The ol’ levain is back to humming along with great consistency, and producing loaves that are super sour. Super, like, not as in unpleasantly sour, but as in superb, magnificent – delectable. Super, as in the boy is eyeing the loaves as they leave the oven and imagining a grilled cheese – his favorite use of such a loaf: Hide the fontina!
This is perhaps the finest made to date, might even exceed the Greatest Loaf Ever Made – in terms of flavor, bead and consistency: Nice, crunchy crust, with chewy, moist interior – a good bite on the bread; nice resistance, but not tough. Modest air pockets – not too big and perfect for sandwiches.
The sour is spectacular, but overwhelms the purported purpose of the bread which was said to cater a whim for garlic and rosemary – forgiven, though.

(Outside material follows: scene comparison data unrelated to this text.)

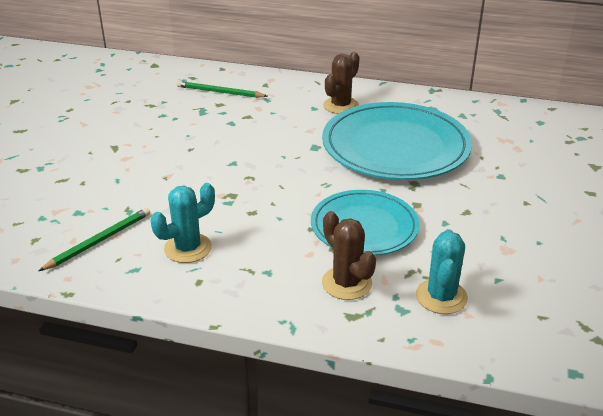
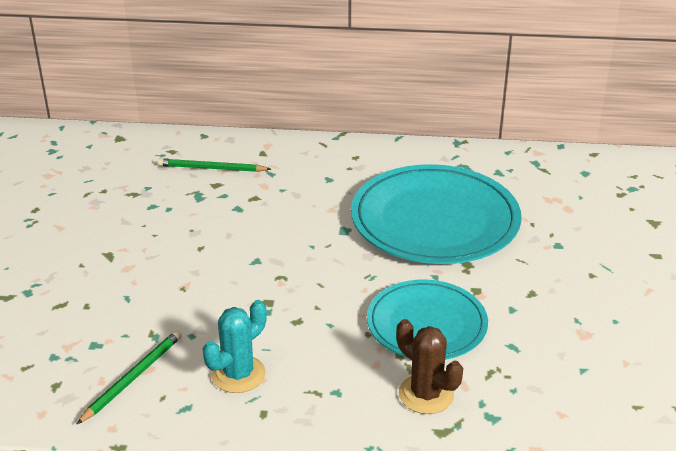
camera: 10 degrees left, 0 degrees up
(341, 106) = (359, 173): brown cactus -> none
(441, 297) = (529, 397): turquoise cactus -> none

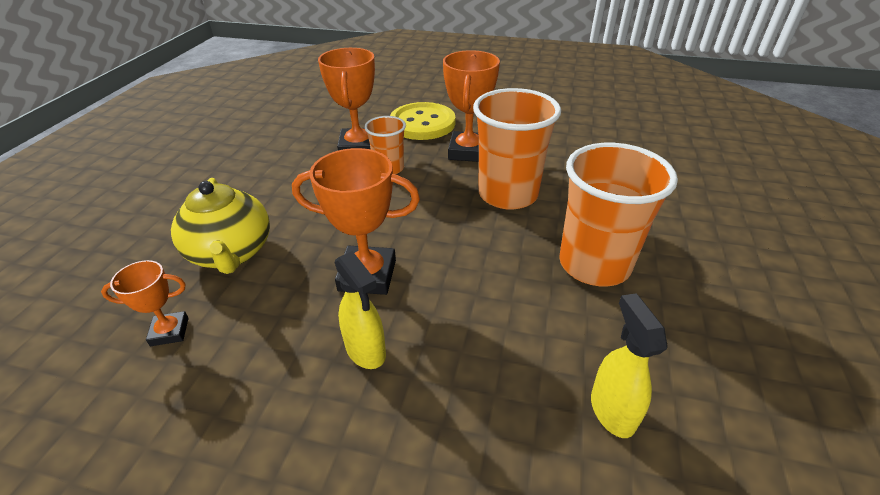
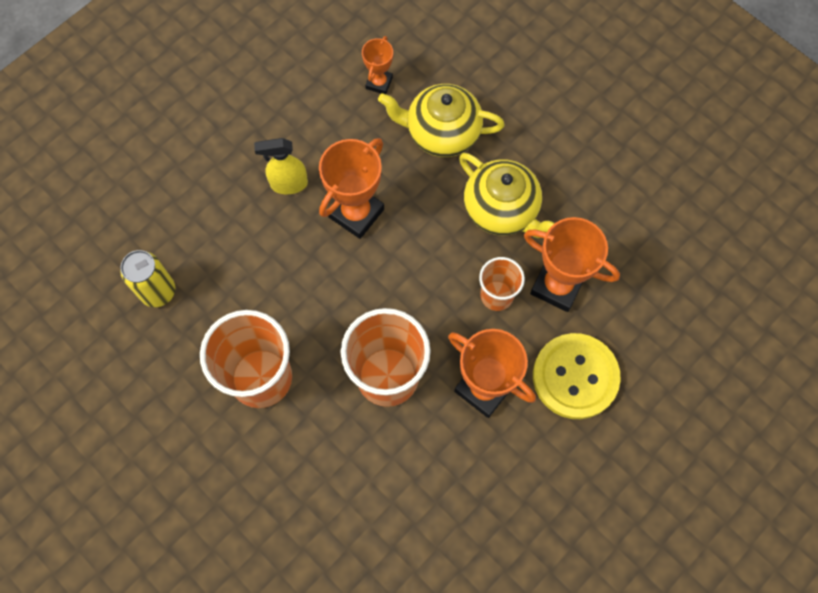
camera: 120 degrees right, 30 degrees up
(305, 190) = (502, 210): none -> yellow teapot
(612, 410) = (158, 291): yellow spray bottle -> yellow can

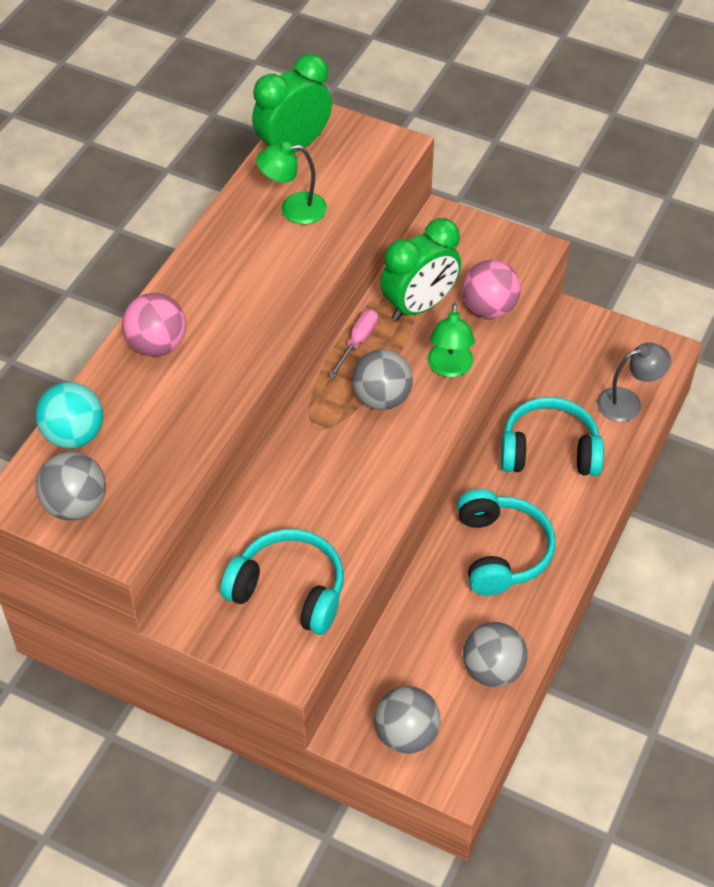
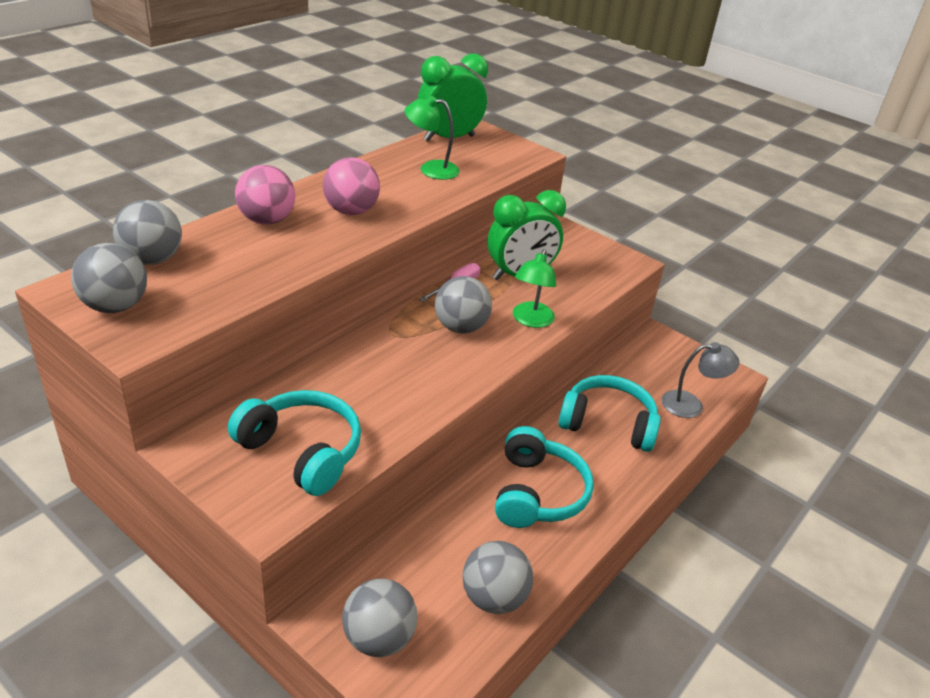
camera: 10 degrees right, 15 degrees down
(74, 435) = (152, 259): turquoise ball -> grey ball
(489, 308) = (580, 290): pink ball -> pink ball (351, 211)

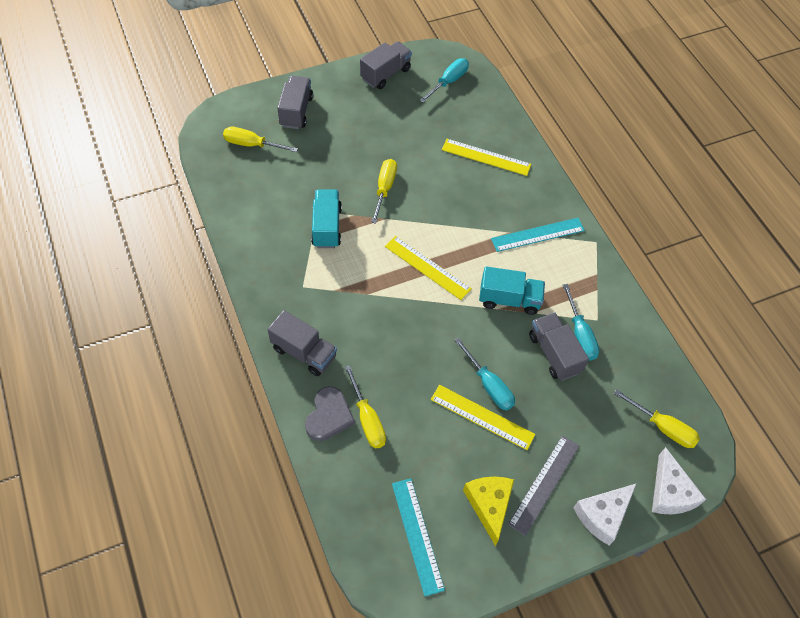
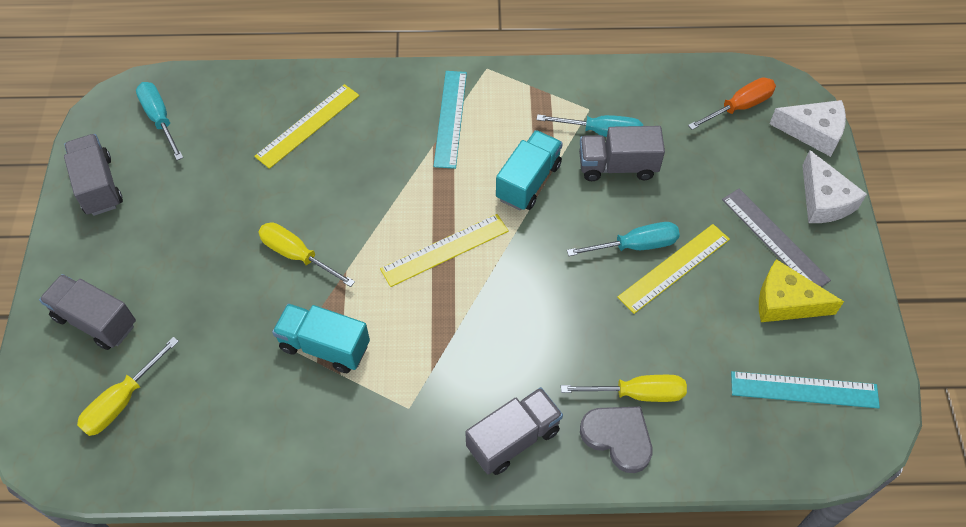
camera: 65 degrees left, 0 degrees up
(663, 427) = (739, 107): yellow screwdriver -> orange screwdriver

The initial flour hydration seems wholly unnecessary, and incorporating the levain and water was so difficult that the dough had to be thrown into the ninja for that purpose. That started off well, but eventfully nearly sent the machine across the room as the dough enshrouded the hook! More reasonably, just add water and levain to the salted flour and leave the challenge to tease free well adhered dough off the hook.
The initial rise spent overnight at about 70F, the second for nearly six. Final proof took about three hours and the lid was eschewed in favor of a water pan and a few spritzes of the wall in the first few. Called done after 25.